LifeBridge Health Inc. has decided to negotiate a class action lawsuit to settle claims of patients impacted by a data breach it discovered in 2018. The full value of the settlement deal is $9.475 million, including $800,000 in funding to pay for claims of class members.
In March 2018, LifeBridge Health found a malware infection that allowed unauthorized persons to get access to a server hosting its patient registration, electronic health records, and billing systems. Based on the breach investigation, the preliminary attack happened 18 months earlier in September 2016. LifeBridge Health exposed the breach in May 2018, and the healthcare company confirmed the potential compromise of 582,174 patients’ data. The compromised data included names, birth dates, addresses, diagnoses, prescribed medicines, clinical and treatment data, insurance information, and several Social Security numbers.

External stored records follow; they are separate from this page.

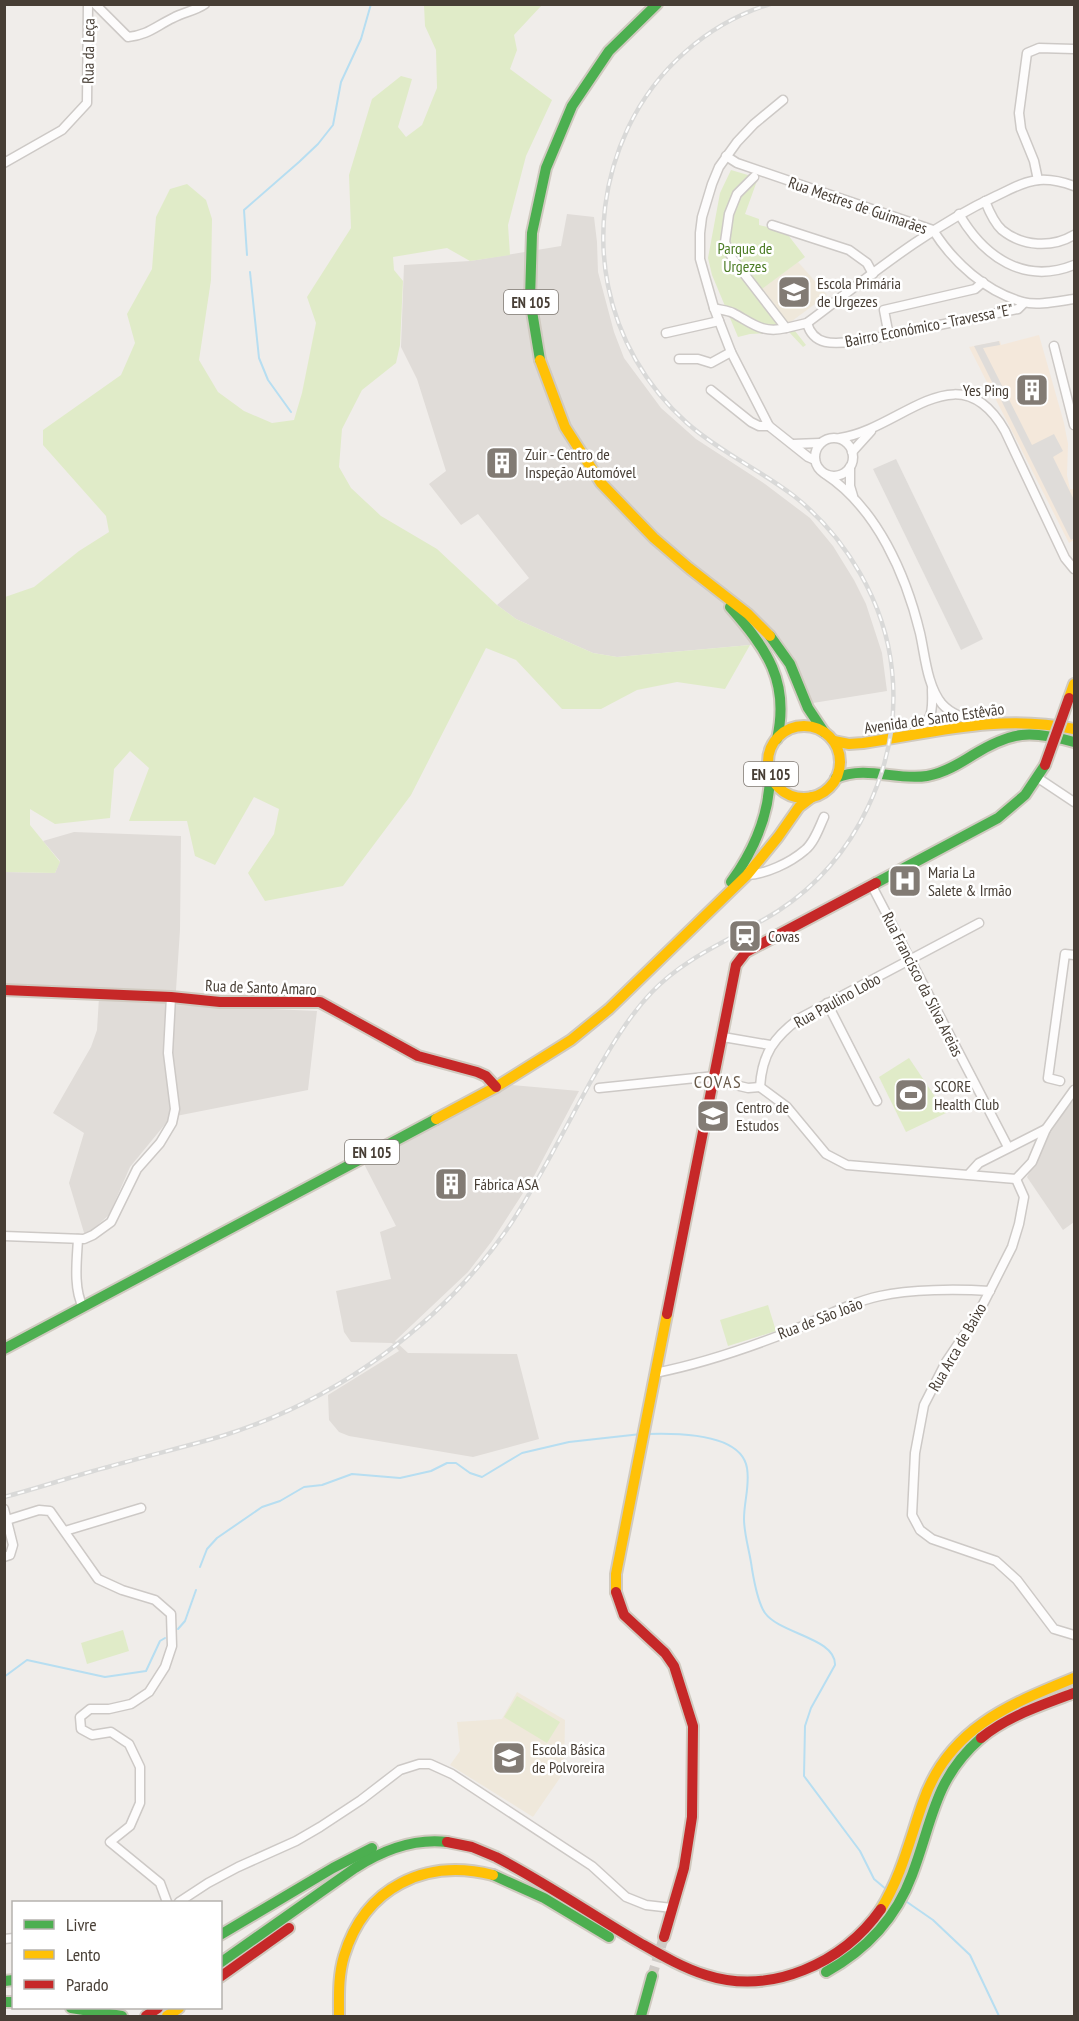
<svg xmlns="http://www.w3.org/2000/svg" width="1079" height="2021" font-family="'PT Sans Narrow',sans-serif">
	<rect width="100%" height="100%" fill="#f0edea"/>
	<path fill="#f4e8db" d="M1039,335l25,88 4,21 -1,31 3,14h3l1,4v47l-5,3 -100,-196 31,-6 1,4z"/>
	<g fill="#e0dcd8">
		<path d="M567,214l27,3 3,25 1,30 16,60 10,26 37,50 35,31 69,45 45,34 23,28 21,34 12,24 16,49 5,38 -74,12 -5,-3 -35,-67 -23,12 -133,12 -24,-4 -77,-34 -19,-14 32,-27 -51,-64 -17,11 -32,-41 17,-13 -29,-92 -16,-32 3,-82 66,-4 91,-15z"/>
		<path d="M74,832l107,4 -1,94 -5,75 142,6 -9,79 -137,27 -41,50 -21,48 -24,21 -16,-53 15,-50 -31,-20 38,-66 6,-17 2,-33 -94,-6 -1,-119 51,1 5,-12 -17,-20z"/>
		<path d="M512,1085l67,6 -45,85 -42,65 -24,31 -73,69 13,12 109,1 22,85 -66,18 -124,-21 -10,-4 -10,-12 -1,-25 71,-44 -7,-8 -41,-1 -7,-10 -8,-41 55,-12 -11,-47 16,-6 -32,-62z"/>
		<path d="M1074,1100v122l-11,8 -36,-53 28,-55z"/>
	</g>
	<g fill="#efe8db">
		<path d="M798,262l29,33 -39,29 -26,-35z"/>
		<path d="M517,1692l48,28 -1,52 -31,45 -83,-52 10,-14 -3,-29 45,-3z"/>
	</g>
	<g fill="#e0ebc8">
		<path d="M424,5h118l-28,30 3,15 -7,19 42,31 -26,56 -18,69 2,30 -40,6 -23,-13 -54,9 1,13 9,11 -3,64 -4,18 -34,27 -20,39 -3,38 12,21 30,28 56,33 60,56 19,14 77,34 24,4 133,-12 -25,44 -48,-7 -40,8 -36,19h-39l-46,-49 -30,-12 -75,147 -68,91 -78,15 -17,-28 26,-39 5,-25 -25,-12 -39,68 -20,-9 -8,-35h-58l20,-53 -19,-17 -16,18 -4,49 -55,6 -25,-15v16l30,37 -5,11 -50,-1v-275l29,-10 45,-36 30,-19 -3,-16 -63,-71v-15l78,-55 14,-32 -8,-29 25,-45 4,-52 14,-28 17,-5 19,16 6,19 -1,61 -12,80 19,32 26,19 28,12 22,-3 8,-27 14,-70 -9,-26 44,-69 -2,-53 23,-76 29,-23 11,3 -14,48 8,10 16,-12 15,-37 -1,-38 -11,-24z"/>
		<path d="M731,170l27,8 -13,36 14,5v6l26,6 20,26 -43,32 44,56 -3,2 -14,-15 -39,2 -12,3 -26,-62 -4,-17 12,-65z"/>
		<path d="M909,1058l37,55 -40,19 -27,-55z"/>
		<path d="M768,1305l8,26 -48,15 -8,-26z"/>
		<path d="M123,1630l6,21 -42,13 -6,-21z"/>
		<path d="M517,1696l43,26 -13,21 -43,-26z"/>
	</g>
	<g fill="#dfdcd9">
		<path d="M999,341l1,4 -17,3 49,97 22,-11 9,17 -10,6 21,43v38l-3,2 -97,-194z"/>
		<path d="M896,459l87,180 -22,11 -88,-181z"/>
	</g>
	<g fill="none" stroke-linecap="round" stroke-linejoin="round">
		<g stroke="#b7def1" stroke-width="2">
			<path d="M247,255l-3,-45 55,-48 19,-18 15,-19 8,-43 20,-43 10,-35"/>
			<path d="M250,272l9,86 9,22 23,32"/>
			<path d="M646,1434c28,-1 95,-2 101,34 3,18 -3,33 -3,51 0,16 6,33 8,50 2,12 6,34 13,44 15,21 71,25 70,52l-24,43 -6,18 -1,50 56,75 14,28 13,11"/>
			<path d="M200,1567l7,-18 10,-11 45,-31 18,-6 24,-14 18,-2 30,-11 48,4 31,-7 16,-8h9l14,10 12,4 40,-24 47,-11 72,-8"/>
			<path d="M178,1629l7,-8 11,-31"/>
			<path d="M4,1677l23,-17 78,17 41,-6 14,-30 5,-3"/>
			<path d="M907,1902l26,18 37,35 29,61"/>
		</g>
		<path stroke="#cecac6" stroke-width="10" stroke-dasharray="10 5" stroke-linecap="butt" d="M652,1976l12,-39"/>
		<defs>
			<g id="street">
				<path d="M95,4l33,33c20,-2 28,-11 45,-19 11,-6 22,-7 32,-14"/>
				<path d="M783,100l-29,24 -17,18 -18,25 -7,17 -10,33 -2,16v26l14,49 17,44 38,74 39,31 7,3"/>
				<path d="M726,156l11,7 196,67c20,32 53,62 90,72 15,4 36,-1 51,-3"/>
				<path d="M4,163l58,-33 25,-27 1,-99"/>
				<path d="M754,177l-17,17 -8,20 -4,28 7,16 54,70 21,-5c60,-45 120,-95 189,-127 13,-6 28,-15 43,-16 12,-1 24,2 35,6"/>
				<path d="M1038,180l-4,-19 -13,-32 -2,-16 8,-60 12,-5 35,1"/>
				<path d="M985,201c4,10 9,22 17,29 21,17 50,18 72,5"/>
				<path d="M959,214c25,43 65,71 115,51"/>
				<path d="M772,225l77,25 18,13 6,11"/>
				<path d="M714,308c6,2 13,2 19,5 19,10 29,21 53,15"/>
				<path d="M807,323c7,26 32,20 54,18l157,-32 6,-6"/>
				<path d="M666,333l53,-12"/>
				<path d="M889,336l-5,-26 91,-21 8,-7"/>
				<path d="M1054,346l20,79"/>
				<path d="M679,359h19l13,4 20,-11"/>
				<path d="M711,390l40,32 8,4h10"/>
				<circle cx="834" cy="457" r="19"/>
				<path d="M840,438c62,-9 118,-89 165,-7l60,127 9,11"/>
				<path d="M793,444l27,-1"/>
				<path d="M852,452l19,-21"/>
				<path d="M850,467v19l3,10"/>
				<path d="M825,474c52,34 81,101 95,159 5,22 7,53 22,71 9,10 23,15 37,17"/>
				<path d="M912,733c21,-12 21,-21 20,-44"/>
				<path d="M1038,778l36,24"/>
				<path d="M747,875c19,-1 43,-12 58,-25 9,-7 14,-22 19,-33"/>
				<path d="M872,886l136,261"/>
				<path d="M827,1003l50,98"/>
				<path d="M723,1037l47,8"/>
				<path d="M714,1080l34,8 12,-1"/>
				<path d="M1060,1081l-12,-3 17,-124 9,1"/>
				<path d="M760,1087l27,20 39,47 21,11 169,14"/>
				<path d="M760,1087c2,-33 14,-50 40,-69l179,-95"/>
				<path d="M599,1088l116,-12"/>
				<path d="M969,1174l10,-11 67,-34"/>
				<path d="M1016,1179l8,18 -5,27 -7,23 -35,69 -31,46 -22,43 -9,48 -3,62 8,15 12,9 64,22 21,19 37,49 20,6"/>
				<path d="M1016,1179l16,-17 14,-33 28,-39"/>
				<path d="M4,1236l80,3 9,-4 18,-13 26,-53 23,-26 12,-20 3,-14 -7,-56 3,-56"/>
				<path d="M78,1239c-1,20 -5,49 5,68"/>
				<path d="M655,1373c45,-9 93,-25 136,-42 30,-12 57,-28 89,-35 30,-7 78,-7 110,-5"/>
				<path d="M4,1509l9,36 -3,10 -6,2"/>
				<path d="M7,1520l32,-10 11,1 48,68 24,11 33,10 16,14 1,32 -7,21 -16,25 -18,12 -22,5h-19l-10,8 1,12 11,6 19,-3 18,12 11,23v36l-10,23 -20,16 50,41 7,19"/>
				<path d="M65,1531l76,-23"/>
				<path d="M179,1902l29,-19 30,-16 58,-26 24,-14 41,-27 39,-30 19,-6h11l22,10 140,92 34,31 20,8 26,3"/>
				<path d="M4,1939l10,-1"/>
			</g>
			<g id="fast">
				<path d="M540,360l-10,-61 2,-66 14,-65 26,-62 37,-55 48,-47"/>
				<path d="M730,607c37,42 60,75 47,132"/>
				<path d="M770,636l20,28 18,44 16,24"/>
				<path d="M836,778c31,-13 60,3 91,-2 17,-3 32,-12 46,-21 39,-24 57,-25 101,-13"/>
				<path d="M731,882c24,-33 39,-68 39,-109"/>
				<path d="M876,883l122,-65 27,-23 20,-30"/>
				<path d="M4,1349l432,-230"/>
				<path d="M493,1875l51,23 65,39"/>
				<path d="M220,1935l113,-67 39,-20"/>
				<path d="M220,1963l135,-95c28,-18 58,-30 92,-26"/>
				<path d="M826,1972c40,-22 70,-54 86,-97 21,-55 22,-96 69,-137"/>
				<path d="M4,1981l10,-1"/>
				<path d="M4,2002h10"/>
				<path d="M71,2008l51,8"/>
				<path d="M641,2016l11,-40"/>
			</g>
			<g id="slow">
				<path d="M540,360l25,67 36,56 53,55 35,30 59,46 22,22"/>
				<path d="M1069,698l5,-14"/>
				<circle cx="804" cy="762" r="36"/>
				<path d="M834,741l15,3 14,-1c74,-11 136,-29 211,-14"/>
				<path d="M436,1119l60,-32 75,-47 38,-31 138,-134 31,-38 21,-30 13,-10"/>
				<path d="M616,1592v-18l51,-260"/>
				<path d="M881,1909c21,-34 29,-71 42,-107 25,-73 85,-97 151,-124"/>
				<path d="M167,2016l12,-8"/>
				<path d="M339,2016c0,-20 -1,-40 5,-60 21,-69 81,-98 149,-81"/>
			</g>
			<g id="jam">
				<path d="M4,990l167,7 49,5h100l98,54 59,16 9,4 10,11"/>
				<path d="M667,1314l69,-349 10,-13 130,-69"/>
				<path d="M616,1592l8,23 41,38 9,13 19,60 -1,91 -8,51 -20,69"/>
				<path d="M981,1738c27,-22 61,-33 93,-45"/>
				<path d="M447,1842l25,5 24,10c50,26 96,58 144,86 21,12 43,25 66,32 65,21 137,-12 175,-66"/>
				<path d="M220,1977l69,-49"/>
				<path d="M146,2016l12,-8"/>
			</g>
		</defs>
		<use href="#street" stroke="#cdc9c6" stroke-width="11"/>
		<use href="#fast" stroke="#d0cac0" stroke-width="14"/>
		<use href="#slow" stroke="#d0cac0" stroke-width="14"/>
		<use href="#jam" stroke="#d0cac0" stroke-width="14"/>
		<use href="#street" stroke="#fdfcfc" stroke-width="8"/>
		<use href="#fast" stroke="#4caf50" stroke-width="10"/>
		<use href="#slow" stroke="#ffc107" stroke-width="10"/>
		<use href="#jam" stroke="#c62828" stroke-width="10"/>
		<defs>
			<path id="rail" d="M4,1497c35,-9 69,-21 104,-30 38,-11 77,-20 114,-31 116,-36 222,-113 290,-214 29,-45 53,-94 79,-141 18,-31 36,-63 61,-89 35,-37 84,-54 126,-81 79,-51 124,-148 114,-241 -7,-67 -45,-132 -98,-174 -34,-26 -74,-44 -107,-73 -84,-75 -107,-193 -59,-295 28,-59 79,-104 142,-124"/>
		</defs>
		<use href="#rail" stroke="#d9d9d8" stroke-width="4.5"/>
		<use href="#rail" stroke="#fff" stroke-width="2" stroke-dasharray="7" stroke-linecap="butt"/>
		<defs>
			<path id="jam-bridge" d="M1045,765l24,-67"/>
		</defs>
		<use href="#jam-bridge" stroke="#d0cac0" stroke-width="14" stroke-linecap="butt"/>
		<use href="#jam-bridge" stroke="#c62828" stroke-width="10"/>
	</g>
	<defs>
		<symbol id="school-square" viewBox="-11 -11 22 22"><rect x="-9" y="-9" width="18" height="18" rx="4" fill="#827b74" stroke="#fff"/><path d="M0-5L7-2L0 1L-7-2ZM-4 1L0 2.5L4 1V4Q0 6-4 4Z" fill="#fff"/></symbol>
		<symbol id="building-square" viewBox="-11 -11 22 22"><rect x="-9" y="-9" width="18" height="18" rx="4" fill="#827b74" stroke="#fff"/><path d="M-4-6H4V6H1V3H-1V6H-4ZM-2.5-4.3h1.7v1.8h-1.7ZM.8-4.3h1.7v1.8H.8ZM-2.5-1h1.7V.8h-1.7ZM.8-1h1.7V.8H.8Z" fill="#fff"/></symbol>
		<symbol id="hospital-square" viewBox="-11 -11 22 22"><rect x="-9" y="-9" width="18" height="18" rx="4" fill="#827b74" stroke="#fff"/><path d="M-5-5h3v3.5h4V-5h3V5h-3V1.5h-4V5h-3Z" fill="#fff"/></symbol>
		<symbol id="station-square" viewBox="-11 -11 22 22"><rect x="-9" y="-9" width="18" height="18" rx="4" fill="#827b74" stroke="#fff"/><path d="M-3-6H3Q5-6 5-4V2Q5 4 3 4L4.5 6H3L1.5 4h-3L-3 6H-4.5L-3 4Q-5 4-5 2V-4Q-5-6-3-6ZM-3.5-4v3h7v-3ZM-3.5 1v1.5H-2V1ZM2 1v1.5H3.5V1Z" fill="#fff"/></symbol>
		<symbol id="stadium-square" viewBox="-11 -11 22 22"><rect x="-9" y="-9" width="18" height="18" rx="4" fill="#827b74" stroke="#fff"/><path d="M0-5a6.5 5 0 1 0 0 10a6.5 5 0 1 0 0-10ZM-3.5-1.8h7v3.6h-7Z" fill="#fff"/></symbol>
	</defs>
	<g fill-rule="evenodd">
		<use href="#school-square" x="775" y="273" width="38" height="38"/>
		<use href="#building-square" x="1013" y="371" width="38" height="38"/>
		<use href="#building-square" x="483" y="444" width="38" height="38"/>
		<use href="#hospital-square" x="886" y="862" width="38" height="38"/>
		<use href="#station-square" x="726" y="917" width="38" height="38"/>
		<use href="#stadium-square" x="892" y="1076" width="38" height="38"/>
		<use href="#school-square" x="694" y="1097" width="38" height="38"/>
		<use href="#building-square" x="432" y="1165" width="38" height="38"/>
		<use href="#school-square" x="490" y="1739" width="38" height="38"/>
	</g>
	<g text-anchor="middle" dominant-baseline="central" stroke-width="5" stroke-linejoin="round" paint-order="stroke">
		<g fill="#fff" stroke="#7e7872" stroke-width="1.5">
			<rect x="504" y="290" width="54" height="24" rx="4.5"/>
			<rect x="744" y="762" width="54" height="24" rx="4.5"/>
			<rect x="345" y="1140" width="54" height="24" rx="4.5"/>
		</g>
		<g font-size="15" font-weight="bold" fill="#473e35">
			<text x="531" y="302">EN 105</text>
			<text x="771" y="774">EN 105</text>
			<text x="372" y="1152">EN 105</text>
		</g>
		<g font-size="16" fill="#473e35" stroke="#fff">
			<text transform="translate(88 51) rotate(-89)">Rua da Leça</text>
			<text transform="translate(858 205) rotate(19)">Rua Mestres de Guimarães</text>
			<text transform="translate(929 325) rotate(-11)">Bairro Económico - Travessa "E"</text>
			<text transform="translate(934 718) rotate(-8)">Avenida de Santo Estêvão</text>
			<text transform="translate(923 984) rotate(63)">Rua Francisco da Silva Areias</text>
			<text transform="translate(261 987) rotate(2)">Rua de Santo Amaro</text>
			<text transform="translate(837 1000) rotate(-29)">Rua Paulino Lobo</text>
			<text transform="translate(820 1318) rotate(-21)">Rua de São João</text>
			<text transform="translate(957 1347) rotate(-60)">Rua Arca de Baixo</text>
		</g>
		<g font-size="16" fill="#4c7c25" stroke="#fff">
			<text x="745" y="248">Parque de<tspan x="745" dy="18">Urgezes</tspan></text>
		</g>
		<g font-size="16" fill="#473e35" stroke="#fff" text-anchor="start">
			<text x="817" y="283">Escola Primária<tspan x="817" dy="18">de Urgezes</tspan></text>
			<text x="1009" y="390" text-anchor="end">Yes Ping</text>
			<text x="525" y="454">Zuir - Centro de<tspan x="525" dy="18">Inspeção Automóvel</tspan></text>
			<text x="928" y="872">Maria La<tspan x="928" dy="18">Salete &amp; Irmão</tspan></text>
			<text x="768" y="936">Covas</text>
			<text x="934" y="1086">SCORE<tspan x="934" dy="18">Health Club</tspan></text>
			<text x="736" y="1107">Centro de<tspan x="736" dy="18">Estudos</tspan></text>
			<text x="474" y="1184">Fábrica ASA</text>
			<text x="532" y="1749">Escola Básica<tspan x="532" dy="18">de Polvoreira</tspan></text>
		</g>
		<g font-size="18" letter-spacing="1.5" fill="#6a5b4b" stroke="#fff">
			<text x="718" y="1081">COVAS</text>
		</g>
	</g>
	<rect width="1079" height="2021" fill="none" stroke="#473e35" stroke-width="12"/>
	<rect x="12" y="1901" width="210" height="108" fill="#ffffff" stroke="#b5b2ae" stroke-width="1.5"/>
	<rect x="24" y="1920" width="30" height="9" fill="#4caf50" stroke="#b5b2ae" stroke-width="1.5"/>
	<text x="66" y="1931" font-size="18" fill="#473e35">Livre</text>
	<rect x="24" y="1950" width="30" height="9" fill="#ffc107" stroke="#b5b2ae" stroke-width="1.5"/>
	<text x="66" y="1961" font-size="18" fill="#473e35">Lento</text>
	<rect x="24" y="1980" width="30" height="9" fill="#c62828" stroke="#b5b2ae" stroke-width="1.5"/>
	<text x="66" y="1991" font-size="18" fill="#473e35">Parado</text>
</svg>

The law company Murphy, Falcon & Murphy, filed the legal action – Johnson, et al. v. LifeBridge Health, Inc. in the Circuit Court for Baltimore City, MD, on behalf of patients impacted by the occurrence. The two patients referred to in the lawsuit, Darlene Johnson and Jahima Scott, stated that their identities may have been compromised because of the breach, as the two claimed they were affected by credit card fraud soon after the occurrence of the data breach.
The lawsuit claimed class members were exposed to considerable harm and that their personal data and PHI were in the possession of identity thieves, placing them at an instant and continuing risk of identity theft and fraud. The plaintiffs claimed to have encountered monetary deficits, had financial transactions rejected, encountered problems with their email accounts, bogus accounts were generated under their names, and their identities were employed to submit fake claims for unemployment gains and COVID-19 catastrophe small business funding.
The lawsuit claimed LifeBridge Health was at fault for failing to stick to fundamental security procedures, which violated a number of privacy protection regulations in Maryland, which includes the Maryland Personal Data Protection Act, Maryland Social Security Number Privacy Act, and Maryland Consumer Protection Act.
LifeBridge Health didn’t acknowledge any wrongdoing and didn’t take responsibility for the attack, however, it opted to resolve the lawsuit to keep additional legal expenses minimal and the uncertainness of a court trial. Based on the conditions of the negotiation, LifeBridge Health has consented to produce $800,000 in funding to take care of claims from class members and will spend $7.9 million in extra security measures to avoid other data breaches, such as data encryption, network tracking, security awareness program, resource tracking, and multi-factor authentication. The remaining $775,000 of the overall settlement amount is going to take care of the legal expenses.
Class members are eligible to file claims for compensation of ordinary and incredible deficits, which include around 3 hours of lost time and $20 per hour, and an additional 2 hours if they experienced remarkable losses. Claims for regular losses of around $250 for every class member may be filed to pay for bank charges, credit tracking, credit freeze, communication, and other expenses, and a declaration may be filed for remarkable losses as much as $5,000.
A final approval hearing is set for October 26, 2022. Claims should be published by February 1, 2023.